**Text passage**

Sunday, March 5, 2017

HOW TO GET FILTHY RICH IN RISING ASIA, entrepreneurship's dark side

HOW TO GET FILTHY RICH IN RISING ASIA
MOHSIN HAMID

Riverhead Books
$17.00 trade paper, available now

Rating: 3.5* of five

The Publisher Says: His first two novels established Mohsin Hamid as a radically inventive storyteller with his finger on the world’s pulse. How to Get Filthy Rich in Rising Asia meets that reputation and exceeds it. The astonishing and riveting tale of a man’s journey from impoverished rural boy to corporate tycoon, it steals its shape from the business self-help books devoured by ambitious youths all over “rising Asia.” It follows its nameless hero to the sprawling metropolis where he begins to amass an empire built on that most fluid, and increasingly scarce, of goods: water. Yet his heart remains set on something else: on the pretty girl whose star rises along with his, their paths crossing and recrossing, a lifelong affair sparked and snuffed and sparked again by the forces that careen their fates along.

How to Get Filthy Rich in Rising Asia is a striking slice of contemporary life at a time of crushing upheaval. Romantic without being sentimental, political without being didactic, and spiritual without being religious, it brings an unflinching gaze to the violence and hope it depicts. And it creates two unforgettable characters who find moments of transcendent intimacy in the midst of shattering change.

**Problems and tasks**
**a)** Return the part of the book review between "The Publisher Says: His" and "their fates along.", inclusive.
**b)** In the book review, what good does the nameless hero build his empire on?
**c)** Continue the book review from where it stops.
The records aren't needed for anything here.

**Extracted material**
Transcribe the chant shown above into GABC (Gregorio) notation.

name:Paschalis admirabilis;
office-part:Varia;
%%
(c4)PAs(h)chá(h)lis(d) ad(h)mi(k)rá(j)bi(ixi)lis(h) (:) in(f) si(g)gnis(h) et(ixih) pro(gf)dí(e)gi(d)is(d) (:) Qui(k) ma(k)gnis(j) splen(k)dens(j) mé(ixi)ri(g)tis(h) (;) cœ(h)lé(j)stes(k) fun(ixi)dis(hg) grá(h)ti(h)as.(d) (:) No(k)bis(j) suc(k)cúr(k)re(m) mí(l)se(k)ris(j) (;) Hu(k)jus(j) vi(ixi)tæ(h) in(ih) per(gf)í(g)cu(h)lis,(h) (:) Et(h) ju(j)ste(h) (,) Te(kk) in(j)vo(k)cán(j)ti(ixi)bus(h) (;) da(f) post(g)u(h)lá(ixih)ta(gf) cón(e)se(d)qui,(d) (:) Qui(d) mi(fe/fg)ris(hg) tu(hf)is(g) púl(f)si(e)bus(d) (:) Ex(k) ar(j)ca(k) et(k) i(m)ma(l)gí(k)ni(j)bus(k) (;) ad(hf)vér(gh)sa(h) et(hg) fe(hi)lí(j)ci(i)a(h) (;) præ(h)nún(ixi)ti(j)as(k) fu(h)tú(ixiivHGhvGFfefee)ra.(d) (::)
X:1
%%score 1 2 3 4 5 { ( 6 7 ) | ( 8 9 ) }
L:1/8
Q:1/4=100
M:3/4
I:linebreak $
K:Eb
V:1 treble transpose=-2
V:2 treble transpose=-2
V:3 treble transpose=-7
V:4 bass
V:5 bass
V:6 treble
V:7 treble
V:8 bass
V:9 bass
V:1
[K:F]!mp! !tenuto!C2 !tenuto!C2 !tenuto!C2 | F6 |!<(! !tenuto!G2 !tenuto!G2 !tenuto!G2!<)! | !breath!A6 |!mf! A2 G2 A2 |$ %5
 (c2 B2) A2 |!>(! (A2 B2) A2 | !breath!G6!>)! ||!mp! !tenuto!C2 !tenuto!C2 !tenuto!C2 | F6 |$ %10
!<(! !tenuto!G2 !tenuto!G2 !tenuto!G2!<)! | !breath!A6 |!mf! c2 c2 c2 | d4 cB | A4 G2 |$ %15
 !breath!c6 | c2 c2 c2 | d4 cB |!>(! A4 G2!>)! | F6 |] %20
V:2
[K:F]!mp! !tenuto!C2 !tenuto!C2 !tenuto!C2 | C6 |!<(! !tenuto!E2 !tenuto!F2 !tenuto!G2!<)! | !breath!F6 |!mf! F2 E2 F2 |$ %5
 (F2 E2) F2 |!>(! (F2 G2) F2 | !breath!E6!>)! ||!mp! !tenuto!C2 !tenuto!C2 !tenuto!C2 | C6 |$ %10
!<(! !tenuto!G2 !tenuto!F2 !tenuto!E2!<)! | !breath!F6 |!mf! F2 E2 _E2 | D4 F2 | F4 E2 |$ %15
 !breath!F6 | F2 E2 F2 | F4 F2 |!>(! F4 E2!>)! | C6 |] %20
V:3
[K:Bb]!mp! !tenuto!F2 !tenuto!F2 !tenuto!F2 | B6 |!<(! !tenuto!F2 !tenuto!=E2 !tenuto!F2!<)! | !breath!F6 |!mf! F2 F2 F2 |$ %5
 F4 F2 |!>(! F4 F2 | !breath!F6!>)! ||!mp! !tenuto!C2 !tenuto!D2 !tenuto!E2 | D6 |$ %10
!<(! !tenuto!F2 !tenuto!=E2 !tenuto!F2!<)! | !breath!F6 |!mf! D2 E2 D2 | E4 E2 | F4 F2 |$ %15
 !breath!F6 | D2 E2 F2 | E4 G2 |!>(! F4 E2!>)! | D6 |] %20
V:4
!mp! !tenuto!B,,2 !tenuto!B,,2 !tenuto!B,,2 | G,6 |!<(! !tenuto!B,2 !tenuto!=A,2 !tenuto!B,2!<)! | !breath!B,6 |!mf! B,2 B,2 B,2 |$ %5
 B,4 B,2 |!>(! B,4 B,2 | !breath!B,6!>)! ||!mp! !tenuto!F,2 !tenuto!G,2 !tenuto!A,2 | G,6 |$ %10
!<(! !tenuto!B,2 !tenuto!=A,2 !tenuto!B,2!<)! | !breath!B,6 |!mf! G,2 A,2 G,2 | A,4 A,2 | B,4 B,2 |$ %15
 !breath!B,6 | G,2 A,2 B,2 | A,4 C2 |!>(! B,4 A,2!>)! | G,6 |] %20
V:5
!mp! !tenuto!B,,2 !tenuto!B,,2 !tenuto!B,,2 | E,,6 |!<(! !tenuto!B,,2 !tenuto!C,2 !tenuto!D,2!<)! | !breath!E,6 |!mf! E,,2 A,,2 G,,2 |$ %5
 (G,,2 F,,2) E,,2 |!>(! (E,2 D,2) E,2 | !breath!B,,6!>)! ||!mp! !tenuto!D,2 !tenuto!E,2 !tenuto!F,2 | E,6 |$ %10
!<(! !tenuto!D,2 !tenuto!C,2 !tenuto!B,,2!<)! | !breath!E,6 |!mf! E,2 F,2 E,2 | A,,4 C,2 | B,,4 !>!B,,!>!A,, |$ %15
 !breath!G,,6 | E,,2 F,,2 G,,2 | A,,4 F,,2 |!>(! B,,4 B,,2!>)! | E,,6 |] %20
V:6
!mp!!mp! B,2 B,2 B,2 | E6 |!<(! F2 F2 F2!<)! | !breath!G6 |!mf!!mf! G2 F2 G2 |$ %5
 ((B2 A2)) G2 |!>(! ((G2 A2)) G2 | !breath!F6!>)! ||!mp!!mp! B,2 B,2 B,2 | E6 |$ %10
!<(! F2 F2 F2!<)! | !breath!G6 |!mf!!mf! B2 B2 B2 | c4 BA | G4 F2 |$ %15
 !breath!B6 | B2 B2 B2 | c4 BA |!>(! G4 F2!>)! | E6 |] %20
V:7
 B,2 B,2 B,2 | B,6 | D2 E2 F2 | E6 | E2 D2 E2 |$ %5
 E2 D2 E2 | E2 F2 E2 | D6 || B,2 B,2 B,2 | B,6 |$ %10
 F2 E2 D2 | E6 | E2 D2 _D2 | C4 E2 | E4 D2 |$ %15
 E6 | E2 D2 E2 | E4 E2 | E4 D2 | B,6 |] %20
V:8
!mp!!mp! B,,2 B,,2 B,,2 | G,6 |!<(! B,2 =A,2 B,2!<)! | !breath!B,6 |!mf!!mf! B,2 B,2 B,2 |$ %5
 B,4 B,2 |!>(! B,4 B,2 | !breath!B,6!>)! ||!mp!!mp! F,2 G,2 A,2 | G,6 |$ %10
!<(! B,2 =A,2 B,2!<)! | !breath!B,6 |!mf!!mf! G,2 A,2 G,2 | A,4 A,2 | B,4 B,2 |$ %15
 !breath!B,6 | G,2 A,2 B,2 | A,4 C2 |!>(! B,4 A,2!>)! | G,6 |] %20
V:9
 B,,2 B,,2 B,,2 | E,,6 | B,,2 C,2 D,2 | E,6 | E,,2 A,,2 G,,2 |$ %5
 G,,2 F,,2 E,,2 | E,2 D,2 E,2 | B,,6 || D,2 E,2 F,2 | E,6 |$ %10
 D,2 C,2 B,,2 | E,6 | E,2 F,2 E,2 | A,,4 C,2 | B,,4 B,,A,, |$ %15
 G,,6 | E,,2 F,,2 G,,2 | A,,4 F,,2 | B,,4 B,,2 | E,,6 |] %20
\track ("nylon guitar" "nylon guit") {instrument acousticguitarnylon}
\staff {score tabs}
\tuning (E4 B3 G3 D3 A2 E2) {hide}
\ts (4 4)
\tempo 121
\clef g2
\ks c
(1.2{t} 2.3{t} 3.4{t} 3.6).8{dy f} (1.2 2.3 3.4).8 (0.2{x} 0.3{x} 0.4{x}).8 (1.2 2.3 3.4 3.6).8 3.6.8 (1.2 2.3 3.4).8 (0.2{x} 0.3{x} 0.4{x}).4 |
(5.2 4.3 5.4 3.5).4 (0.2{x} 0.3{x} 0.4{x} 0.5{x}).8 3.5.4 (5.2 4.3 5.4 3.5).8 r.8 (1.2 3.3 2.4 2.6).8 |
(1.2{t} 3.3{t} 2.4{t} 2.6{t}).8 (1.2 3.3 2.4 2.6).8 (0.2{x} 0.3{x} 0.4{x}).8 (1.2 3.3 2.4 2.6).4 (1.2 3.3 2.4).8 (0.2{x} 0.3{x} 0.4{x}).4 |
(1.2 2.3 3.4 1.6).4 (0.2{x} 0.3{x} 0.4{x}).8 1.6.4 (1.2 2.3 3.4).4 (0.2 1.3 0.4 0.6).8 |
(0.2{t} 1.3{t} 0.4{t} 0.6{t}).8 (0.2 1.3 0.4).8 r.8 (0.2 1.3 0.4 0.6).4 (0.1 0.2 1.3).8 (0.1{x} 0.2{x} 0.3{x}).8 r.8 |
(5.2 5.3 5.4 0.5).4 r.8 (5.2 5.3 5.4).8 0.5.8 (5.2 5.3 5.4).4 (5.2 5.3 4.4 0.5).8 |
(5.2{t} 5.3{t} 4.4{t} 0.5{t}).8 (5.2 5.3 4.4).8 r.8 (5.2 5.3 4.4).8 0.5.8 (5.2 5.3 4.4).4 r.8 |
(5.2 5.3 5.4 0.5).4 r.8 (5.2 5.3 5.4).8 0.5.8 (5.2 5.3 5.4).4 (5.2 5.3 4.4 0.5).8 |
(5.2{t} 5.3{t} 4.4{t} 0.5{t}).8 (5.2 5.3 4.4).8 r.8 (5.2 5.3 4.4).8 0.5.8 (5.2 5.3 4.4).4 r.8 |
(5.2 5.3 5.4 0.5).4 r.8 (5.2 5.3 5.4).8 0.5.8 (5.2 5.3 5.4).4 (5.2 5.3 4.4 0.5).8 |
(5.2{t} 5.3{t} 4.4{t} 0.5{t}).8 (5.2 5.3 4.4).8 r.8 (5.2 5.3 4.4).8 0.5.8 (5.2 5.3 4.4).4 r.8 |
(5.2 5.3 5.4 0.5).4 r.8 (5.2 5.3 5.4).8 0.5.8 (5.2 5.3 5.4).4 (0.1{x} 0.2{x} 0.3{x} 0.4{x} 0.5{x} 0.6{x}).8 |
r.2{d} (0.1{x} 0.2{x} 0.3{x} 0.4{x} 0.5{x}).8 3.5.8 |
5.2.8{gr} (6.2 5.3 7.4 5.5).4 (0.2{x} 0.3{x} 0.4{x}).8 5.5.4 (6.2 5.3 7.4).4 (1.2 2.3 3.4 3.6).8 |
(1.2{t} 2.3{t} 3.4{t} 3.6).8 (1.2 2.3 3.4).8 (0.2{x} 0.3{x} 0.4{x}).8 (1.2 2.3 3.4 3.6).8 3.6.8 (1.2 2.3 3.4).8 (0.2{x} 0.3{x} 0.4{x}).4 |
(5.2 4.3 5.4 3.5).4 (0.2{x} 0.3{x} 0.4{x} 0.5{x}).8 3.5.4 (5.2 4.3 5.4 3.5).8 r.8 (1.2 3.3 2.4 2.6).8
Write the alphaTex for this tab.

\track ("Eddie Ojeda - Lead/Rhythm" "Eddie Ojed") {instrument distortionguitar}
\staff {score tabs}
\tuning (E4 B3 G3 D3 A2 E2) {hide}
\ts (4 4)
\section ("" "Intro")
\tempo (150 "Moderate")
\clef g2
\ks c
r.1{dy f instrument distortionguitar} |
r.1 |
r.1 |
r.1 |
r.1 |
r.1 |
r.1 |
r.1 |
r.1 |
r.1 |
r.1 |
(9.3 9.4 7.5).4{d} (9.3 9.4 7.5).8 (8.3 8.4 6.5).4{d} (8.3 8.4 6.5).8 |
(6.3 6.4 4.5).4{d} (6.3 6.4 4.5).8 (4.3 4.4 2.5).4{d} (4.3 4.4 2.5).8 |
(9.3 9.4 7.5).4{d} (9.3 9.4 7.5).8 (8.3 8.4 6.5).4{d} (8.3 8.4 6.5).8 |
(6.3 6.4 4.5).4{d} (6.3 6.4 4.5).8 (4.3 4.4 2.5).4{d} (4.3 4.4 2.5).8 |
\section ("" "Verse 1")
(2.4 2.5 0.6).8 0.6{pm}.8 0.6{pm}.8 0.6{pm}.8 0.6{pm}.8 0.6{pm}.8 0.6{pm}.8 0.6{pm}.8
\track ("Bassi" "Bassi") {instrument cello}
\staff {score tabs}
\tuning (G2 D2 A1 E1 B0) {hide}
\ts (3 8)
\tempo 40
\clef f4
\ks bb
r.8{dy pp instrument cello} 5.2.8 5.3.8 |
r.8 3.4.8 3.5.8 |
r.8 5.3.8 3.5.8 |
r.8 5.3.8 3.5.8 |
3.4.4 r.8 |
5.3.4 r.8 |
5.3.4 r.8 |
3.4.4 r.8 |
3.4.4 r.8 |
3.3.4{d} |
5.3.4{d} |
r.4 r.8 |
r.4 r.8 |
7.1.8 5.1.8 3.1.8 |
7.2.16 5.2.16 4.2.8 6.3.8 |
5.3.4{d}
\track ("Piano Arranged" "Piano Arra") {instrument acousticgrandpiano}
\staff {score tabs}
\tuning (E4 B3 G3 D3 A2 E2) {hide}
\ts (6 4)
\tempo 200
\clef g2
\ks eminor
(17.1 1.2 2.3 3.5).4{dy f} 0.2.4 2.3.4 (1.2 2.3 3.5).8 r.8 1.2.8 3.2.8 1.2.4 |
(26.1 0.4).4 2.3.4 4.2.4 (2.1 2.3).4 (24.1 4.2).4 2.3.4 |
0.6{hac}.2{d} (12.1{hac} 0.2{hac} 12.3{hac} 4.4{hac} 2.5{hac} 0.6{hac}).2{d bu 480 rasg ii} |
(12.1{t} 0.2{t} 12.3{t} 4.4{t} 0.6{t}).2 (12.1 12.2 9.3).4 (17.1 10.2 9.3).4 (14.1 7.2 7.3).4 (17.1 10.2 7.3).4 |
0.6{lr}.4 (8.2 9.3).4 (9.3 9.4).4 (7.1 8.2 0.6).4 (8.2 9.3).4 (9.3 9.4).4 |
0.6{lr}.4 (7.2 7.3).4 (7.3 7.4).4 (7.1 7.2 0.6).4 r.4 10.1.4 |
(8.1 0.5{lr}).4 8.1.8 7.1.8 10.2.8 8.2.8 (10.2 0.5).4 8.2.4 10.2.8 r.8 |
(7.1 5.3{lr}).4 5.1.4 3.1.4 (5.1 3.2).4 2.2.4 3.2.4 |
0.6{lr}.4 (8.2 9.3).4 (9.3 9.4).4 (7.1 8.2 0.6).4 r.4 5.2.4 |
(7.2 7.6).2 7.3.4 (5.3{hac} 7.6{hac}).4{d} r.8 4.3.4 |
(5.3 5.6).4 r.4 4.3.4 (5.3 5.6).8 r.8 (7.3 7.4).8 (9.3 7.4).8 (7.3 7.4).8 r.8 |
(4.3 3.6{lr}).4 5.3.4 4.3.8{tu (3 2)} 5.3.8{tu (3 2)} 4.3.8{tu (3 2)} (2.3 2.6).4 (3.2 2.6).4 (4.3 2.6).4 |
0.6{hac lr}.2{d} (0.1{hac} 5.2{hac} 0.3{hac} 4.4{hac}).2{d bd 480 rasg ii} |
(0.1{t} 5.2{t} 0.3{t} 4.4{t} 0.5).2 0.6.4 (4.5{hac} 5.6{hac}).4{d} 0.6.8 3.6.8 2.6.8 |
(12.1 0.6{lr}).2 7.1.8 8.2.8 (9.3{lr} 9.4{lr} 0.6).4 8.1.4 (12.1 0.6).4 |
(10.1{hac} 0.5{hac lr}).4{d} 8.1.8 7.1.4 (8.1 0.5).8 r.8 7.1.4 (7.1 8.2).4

**Replies**
**a)**
The Publisher Says: His first two novels established Mohsin Hamid as a radically inventive storyteller with his finger on the world’s pulse. How to Get Filthy Rich in Rising Asia meets that reputation and exceeds it. The astonishing and riveting tale of a man’s journey from impoverished rural boy to corporate tycoon, it steals its shape from the business self-help books devoured by ambitious youths all over “rising Asia.” It follows its nameless hero to the sprawling metropolis where he begins to amass an empire built on that most fluid, and increasingly scarce, of goods: water. Yet his heart remains set on something else: on the pretty girl whose star rises along with his, their paths crossing and recrossing, a lifelong affair sparked and snuffed and sparked again by the forces that careen their fates along.

**b)** Water.

**c)**
THE PUBLISHER PROVIDED ME WITH A REVIEW COPY OF THIS BOOK AT MY REQUEST. THANKS!

My Review: An internationally flavored mash-up of Death of a Salesman and The Man in the Grey Flannel Suit.

I liked both of those stories, and this one too. I got tired of the second-person gag way early, and it took most of a month to read the book because of that.

What I most appreciated about the book was Hamid's gift for the pithy aperçu:
We are all refugees from our childhoods.

Readers don’t work for writers. They work for themselves.

The fruits of labor are delicious, but individually they’re not particularly fattening.
I love this sort of distilled wisdom. I like the way Hamid feeds it to his readers, in logical places, in small bites, in the course of telling the story. He doesn't set his gems in solitaires but parures. It makes for a richer reading experience this way.

Reading is a subject of interest in this book, the characters read and discuss reading-the-act as well as what they have read. The point of reading is a major revelation within the book:
Writers and readers seek a solution to the problem that time passes, that those who have gone are gone and those who will go, which is to say every one of us, will go. For there was a moment when anything was possible. And there will be a moment when nothing is possible. But in between we can create.
But when you read a book, what you see are black squiggles on pulped wood or, increasingly, dark pixels on a pale screen. To transform these icons into characters and events, you must imagine. And when you imagine, you create.
It is exactly this that makes reading, moreso than watching, such a dangerous and subversive act, one that threatens tyrants throughout history. It is also exactly this that powers anti-intellectualism throughout history: The ability to decode and derive layers of meaning from a text is hugely threatening to people who aren't educationally or intellectually prepared for it. They can't see what you see...therefore YOU must be wrong and YOU are The Enemy.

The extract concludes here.